I'm not sure if impymonk is completely clueless, or just means something different by "force" than TheEngineer does. In a sense he's right. Acceleration does not cause any forces. It creates a "fictitious force", which is not a force but looks the same in practically every way. If the earth is in free fall, but gravity creates a force on every object at the surface of the earth equal to 9.8 m/s^2 times the objects mass, then a ball I drop accelerates towards the earth's surface at 9.8 m/s^2.

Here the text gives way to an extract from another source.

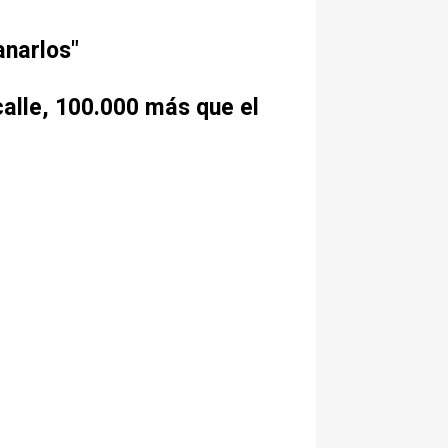
anarlos"
calle, 100.000 más que el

If, on the otherhand, there is no such thing as gravity, and the earth is accelerating at 9.8 m/s^2, then if I drop a ball, it feels no force, and therefore (by Newton's laws) remains moving at constant velocity. However, the earth accelerates towards it at 9.8 m/s^2. Since I'm standing on the earth, and have no good frame of reference other than the earth, I can't tell the difference simply by looking at my immediate surroundings. In the reference frame of the accelerating earth (or whatever) we say that it feels a fictitious force - something which is not actually a force, but acts like one because we are looking at things in a non-inertial frame of reference.
So the FEers (at least on this website) have a fairly good understanding of physics, and believe in Newton's laws of motion (just not his laws of gravitation). Some of the REers, by contrast, do not.